Le « dôme de chaleur », qui avait causé plus de 600 décès dans la province, aurait été « pratiquement impossible » sans l’influence de la crise climatique, indique le rapport soutenu par des experts.

Le compte-rendu canadien atteste que le système de santé a le potentiel d’atténuer les risques sanitaires liés au climat, mais qu’il est loin d’être prêt, d’autant plus que la pandémie de COVID-19 y ajoute un poids considérable depuis plus de deux ans.

Il prévient également que les vagues de chaleur pourraient augmenter le nombre de visites aux urgences de 10 à 15 %, ce qui mettra à rude épreuve le travail des professionnels de la santé et réduira la qualité des soins.

La Dre Hackett affirme qu’en Alberta, elle observait des patients souffrant d’asthme et de maladie pulmonaire obstructive chronique (MPOC) lors des périodes de pollution de l’air causée par la fumée des incendies de forêt.

Les deux médecins se disent également préoccupées par les effets des changements climatiques sur la santé mentale, affirmant avoir vu une augmentation des cas de trouble de stress post-traumatique à la suite d’évènements météorologiques extrêmes comme des inondations.

La Dre Pétrin-Desrosiers juge ce phénomène inquiétant, car l’accès aux soins de santé mentale fait déjà défaut, le système public canadien étant aux prises avec de longues listes d’attente.

La propre évaluation de Santé Canada sur le climat et la santé, publiée plus tôt cette année, indique que le réchauffement climatique « affecte déjà la santé des Canadiens » et que sans action concertée, il continuera d’entraîner des blessures, des maladies et des décès.

Un réchauffement plus important entraînera des risques plus importants, mais de nombreux problèmes pourraient être évités « si le Canada intensifie rapidement et considérablement ses efforts d’adaptation », soutient le rapport.

Les liens entre les changements climatiques et la santé sont également au cœur du rapport annuel de l’administratrice en chef de la santé publique du Canada, Theresa Tam, publié la semaine dernière.

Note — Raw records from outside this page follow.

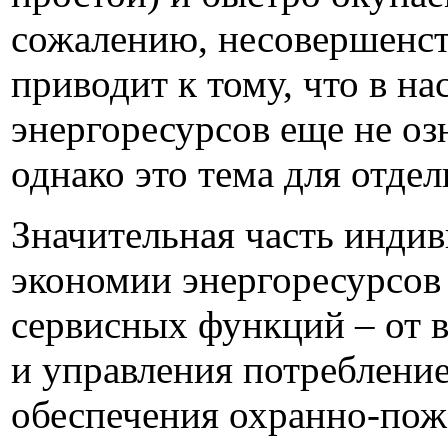
сожалению, несовершенст
приводит к тому, что в 
энергоресурсов еще не о
однако это тема для отдел
Значительная часть индив
экономии энергоресурсов 
сервисных функций – от 
и управления потребление
обеспечения охранно-пож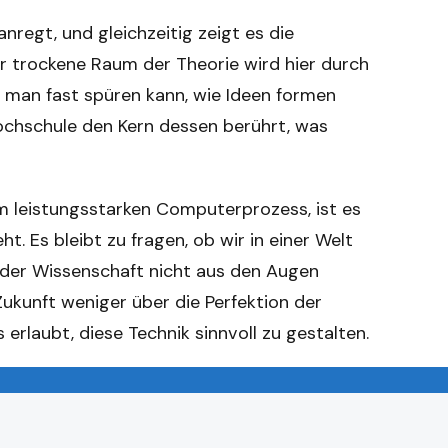
anregt, und gleichzeitig zeigt es die
r trockene Raum der Theorie wird hier durch
 man fast spüren kann, wie Ideen formen
chschule den Kern dessen berührt, was
um leistungsstarken Computerprozess, ist es
. Es bleibt zu fragen, ob wir in einer Welt
t der Wissenschaft nicht aus den Augen
 Zukunft weniger über die Perfektion der
 erlaubt, diese Technik sinnvoll zu gestalten.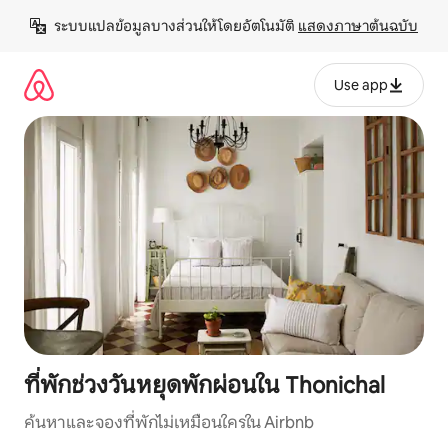
ข้าม
ระบบแปลข้อมูลบางส่วนให้โดยอัตโนมัติ 
แสดงภาษาต้นฉบับ
ไป
ยัง
เนื้อหา
Use app
ที่พักช่วงวันหยุดพักผ่อนใน Thonichal
ค้นหาและจองที่พักไม่เหมือนใครใน Airbnb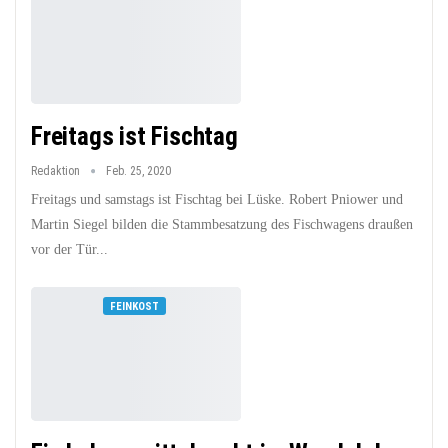
Freitags ist Fischtag
Redaktion
Feb. 25, 2020
Freitags und samstags ist Fischtag bei Lüske. Robert Pniower und
Martin Siegel bilden die Stammbesatzung des Fischwagens draußen
vor der Tür...
FEINKOST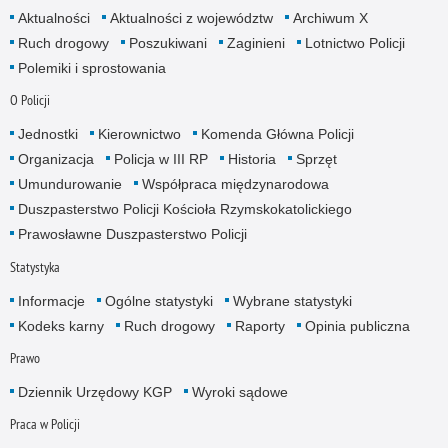
Aktualności
Aktualności z województw
Archiwum X
Ruch drogowy
Poszukiwani
Zaginieni
Lotnictwo Policji
Polemiki i sprostowania
O Policji
Jednostki
Kierownictwo
Komenda Główna Policji
Organizacja
Policja w III RP
Historia
Sprzęt
Umundurowanie
Współpraca międzynarodowa
Duszpasterstwo Policji Kościoła Rzymskokatolickiego
Prawosławne Duszpasterstwo Policji
Statystyka
Informacje
Ogólne statystyki
Wybrane statystyki
Kodeks karny
Ruch drogowy
Raporty
Opinia publiczna
Prawo
Dziennik Urzędowy KGP
Wyroki sądowe
Praca w Policji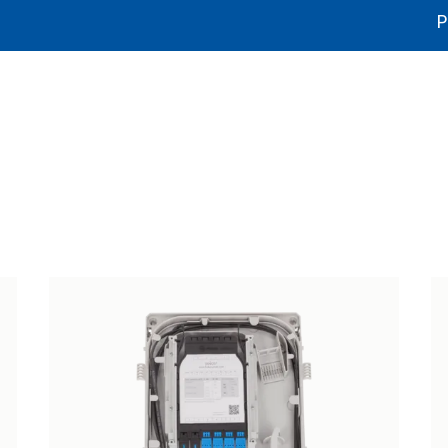
P
ikater og dokumentasjon
Litteratur
Bærekraft
Produkthjelp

Le rapport indique qu’« une action urgente de santé publique est nécessaire pour se préparer, se protéger et répondre aux impacts actuels et futurs des changements climatiques sur la santé ».

Les rapports de Santé Canada et de Mme Tam soulignent l’importance de faire participer les personnes les plus touchées par les changements climatiques à la planification de l’adaptation, précisant que cette vulnérabilité est souvent liée à d’autres inégalités sociales, comme un faible revenu, un logement inadéquat et une insécurité alimentaire.

De tels rapports, ainsi que certaines mesures provinciales, montrent une certaine prise de conscience des risques pour la santé engendrés par les changements climatiques, reconnaît la Dre Hackett. Elle précise toutefois que lorsqu’il est question de mesures instaurées dans les cliniques, les hôpitaux et les organisations de santé, le Canada n’en est « qu’aux premiers stades ».

Le compte-rendu indique également que les gouvernements de la Colombie-Britannique, de l’Ontario et du Québec avaient pris des mesures pour évaluer les liens entre les changements climatiques et la santé, mais la Dre Hackett affirme que de telles initiatives sont « fragmentées » et manquent de coordination nationale.

De même, la Dre Pétrin-Desrosiers souligne que Santé Canada s’était engagée sur papier à améliorer la résilience du système de santé, mais que cet engagement ne s’est pas encore traduit en action et que le rythme actuel n’est pas suffisant pour préparer le système de santé aux défis à venir.

Le compte-rendu des médecins recommande que les autorités sanitaires provinciales et territoriales entreprennent des analyses de résilience climatique pour identifier les actions prioritaires. Il demande également à Ottawa de créer un secrétariat national « pour coordonner la transformation du système de santé du Canada » en un système résilient aux effets des changements climatiques.

Il suggère aussi que les professionnels de la santé soient formés par rapport aux risques climatiques, et que des plans d’urgence en matière de soins de santé soient mis en place en cas d’évènements météorologiques extrêmes.

Le gouvernement fédéral devrait mettre la dernière main à une stratégie nationale d’adaptation aux changements climatiques d’ici la fin de cette année, la santé et le bien-être faisant partie de l’un des cinq domaines clés.